Reproduce every one of the rows below word for word, leaving nothing out and changing nothing.

···

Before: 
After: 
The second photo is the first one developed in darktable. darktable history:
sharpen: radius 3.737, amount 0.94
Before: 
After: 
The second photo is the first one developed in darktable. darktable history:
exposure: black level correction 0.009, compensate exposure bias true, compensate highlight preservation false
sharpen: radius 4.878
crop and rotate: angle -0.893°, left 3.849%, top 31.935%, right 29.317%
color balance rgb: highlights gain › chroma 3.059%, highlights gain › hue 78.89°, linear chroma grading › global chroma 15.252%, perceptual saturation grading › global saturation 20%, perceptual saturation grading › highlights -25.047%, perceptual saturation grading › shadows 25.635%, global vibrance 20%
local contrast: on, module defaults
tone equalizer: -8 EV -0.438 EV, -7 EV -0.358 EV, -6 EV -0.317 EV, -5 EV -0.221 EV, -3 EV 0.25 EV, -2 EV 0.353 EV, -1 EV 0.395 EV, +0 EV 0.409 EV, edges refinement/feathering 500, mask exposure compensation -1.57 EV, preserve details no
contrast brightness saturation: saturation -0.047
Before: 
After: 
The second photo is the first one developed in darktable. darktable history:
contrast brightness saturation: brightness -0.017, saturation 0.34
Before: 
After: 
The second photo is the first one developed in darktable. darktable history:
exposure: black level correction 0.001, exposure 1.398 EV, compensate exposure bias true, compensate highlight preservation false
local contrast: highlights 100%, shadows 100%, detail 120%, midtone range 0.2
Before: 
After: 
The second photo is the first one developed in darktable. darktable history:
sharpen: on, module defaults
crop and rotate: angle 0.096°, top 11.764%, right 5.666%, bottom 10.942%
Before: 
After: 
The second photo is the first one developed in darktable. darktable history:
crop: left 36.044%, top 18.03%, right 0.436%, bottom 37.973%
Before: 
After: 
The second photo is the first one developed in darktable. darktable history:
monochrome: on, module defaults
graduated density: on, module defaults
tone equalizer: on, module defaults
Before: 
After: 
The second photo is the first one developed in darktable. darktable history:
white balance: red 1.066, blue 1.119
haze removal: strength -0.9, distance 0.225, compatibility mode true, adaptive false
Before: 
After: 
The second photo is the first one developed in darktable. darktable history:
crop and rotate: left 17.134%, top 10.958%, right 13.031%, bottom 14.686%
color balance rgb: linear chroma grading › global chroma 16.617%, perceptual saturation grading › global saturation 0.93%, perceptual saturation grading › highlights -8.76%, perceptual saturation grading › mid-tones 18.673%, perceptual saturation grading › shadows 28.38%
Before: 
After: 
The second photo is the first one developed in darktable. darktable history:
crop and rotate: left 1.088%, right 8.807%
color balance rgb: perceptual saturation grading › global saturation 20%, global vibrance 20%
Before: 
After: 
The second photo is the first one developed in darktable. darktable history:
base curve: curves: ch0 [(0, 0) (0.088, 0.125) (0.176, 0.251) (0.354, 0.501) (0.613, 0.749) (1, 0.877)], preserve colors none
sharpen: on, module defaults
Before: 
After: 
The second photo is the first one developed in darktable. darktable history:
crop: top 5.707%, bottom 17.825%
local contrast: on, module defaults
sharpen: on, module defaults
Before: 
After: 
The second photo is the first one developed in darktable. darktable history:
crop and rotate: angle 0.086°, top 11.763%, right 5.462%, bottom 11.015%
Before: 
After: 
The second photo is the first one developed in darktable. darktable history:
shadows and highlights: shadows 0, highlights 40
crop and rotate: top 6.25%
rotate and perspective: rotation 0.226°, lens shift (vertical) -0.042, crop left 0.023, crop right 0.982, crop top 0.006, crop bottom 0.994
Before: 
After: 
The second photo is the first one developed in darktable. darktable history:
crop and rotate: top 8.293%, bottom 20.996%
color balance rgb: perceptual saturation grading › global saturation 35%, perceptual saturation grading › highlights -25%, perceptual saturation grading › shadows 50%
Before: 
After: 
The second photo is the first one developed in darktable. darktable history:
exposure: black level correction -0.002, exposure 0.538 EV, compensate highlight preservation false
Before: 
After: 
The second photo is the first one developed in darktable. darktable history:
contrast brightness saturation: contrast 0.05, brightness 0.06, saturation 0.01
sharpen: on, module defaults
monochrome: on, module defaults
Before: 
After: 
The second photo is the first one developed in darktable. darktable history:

···

# RESULT
Before: 
After: 
The second photo is the first one developed in darktable. darktable history:
sharpen: radius 3.737, amount 0.94
Before: 
After: 
The second photo is the first one developed in darktable. darktable history:
exposure: black level correction 0.009, compensate exposure bias true, compensate highlight preservation false
sharpen: radius 4.878
crop and rotate: angle -0.893°, left 3.849%, top 31.935%, right 29.317%
color balance rgb: highlights gain › chroma 3.059%, highlights gain › hue 78.89°, linear chroma grading › global chroma 15.252%, perceptual saturation grading › global saturation 20%, perceptual saturation grading › highlights -25.047%, perceptual saturation grading › shadows 25.635%, global vibrance 20%
local contrast: on, module defaults
tone equalizer: -8 EV -0.438 EV, -7 EV -0.358 EV, -6 EV -0.317 EV, -5 EV -0.221 EV, -3 EV 0.25 EV, -2 EV 0.353 EV, -1 EV 0.395 EV, +0 EV 0.409 EV, edges refinement/feathering 500, mask exposure compensation -1.57 EV, preserve details no
contrast brightness saturation: saturation -0.047
Before: 
After: 
The second photo is the first one developed in darktable. darktable history:
contrast brightness saturation: brightness -0.017, saturation 0.34
Before: 
After: 
The second photo is the first one developed in darktable. darktable history:
exposure: black level correction 0.001, exposure 1.398 EV, compensate exposure bias true, compensate highlight preservation false
local contrast: highlights 100%, shadows 100%, detail 120%, midtone range 0.2
Before: 
After: 
The second photo is the first one developed in darktable. darktable history:
sharpen: on, module defaults
crop and rotate: angle 0.096°, top 11.764%, right 5.666%, bottom 10.942%
Before: 
After: 
The second photo is the first one developed in darktable. darktable history:
crop: left 36.044%, top 18.03%, right 0.436%, bottom 37.973%
Before: 
After: 
The second photo is the first one developed in darktable. darktable history:
monochrome: on, module defaults
graduated density: on, module defaults
tone equalizer: on, module defaults
Before: 
After: 
The second photo is the first one developed in darktable. darktable history:
white balance: red 1.066, blue 1.119
haze removal: strength -0.9, distance 0.225, compatibility mode true, adaptive false
Before: 
After: 
The second photo is the first one developed in darktable. darktable history:
crop and rotate: left 17.134%, top 10.958%, right 13.031%, bottom 14.686%
color balance rgb: linear chroma grading › global chroma 16.617%, perceptual saturation grading › global saturation 0.93%, perceptual saturation grading › highlights -8.76%, perceptual saturation grading › mid-tones 18.673%, perceptual saturation grading › shadows 28.38%
Before: 
After: 
The second photo is the first one developed in darktable. darktable history:
crop and rotate: left 1.088%, right 8.807%
color balance rgb: perceptual saturation grading › global saturation 20%, global vibrance 20%
Before: 
After: 
The second photo is the first one developed in darktable. darktable history:
base curve: curves: ch0 [(0, 0) (0.088, 0.125) (0.176, 0.251) (0.354, 0.501) (0.613, 0.749) (1, 0.877)], preserve colors none
sharpen: on, module defaults
Before: 
After: 
The second photo is the first one developed in darktable. darktable history:
crop: top 5.707%, bottom 17.825%
local contrast: on, module defaults
sharpen: on, module defaults
Before: 
After: 
The second photo is the first one developed in darktable. darktable history:
crop and rotate: angle 0.086°, top 11.763%, right 5.462%, bottom 11.015%
Before: 
After: 
The second photo is the first one developed in darktable. darktable history:
shadows and highlights: shadows 0, highlights 40
crop and rotate: top 6.25%
rotate and perspective: rotation 0.226°, lens shift (vertical) -0.042, crop left 0.023, crop right 0.982, crop top 0.006, crop bottom 0.994
Before: 
After: 
The second photo is the first one developed in darktable. darktable history:
crop and rotate: top 8.293%, bottom 20.996%
color balance rgb: perceptual saturation grading › global saturation 35%, perceptual saturation grading › highlights -25%, perceptual saturation grading › shadows 50%
Before: 
After: 
The second photo is the first one developed in darktable. darktable history:
exposure: black level correction -0.002, exposure 0.538 EV, compensate highlight preservation false
Before: 
After: 
The second photo is the first one developed in darktable. darktable history:
contrast brightness saturation: contrast 0.05, brightness 0.06, saturation 0.01
sharpen: on, module defaults
monochrome: on, module defaults
Before: 
After: 
The second photo is the first one developed in darktable. darktable history:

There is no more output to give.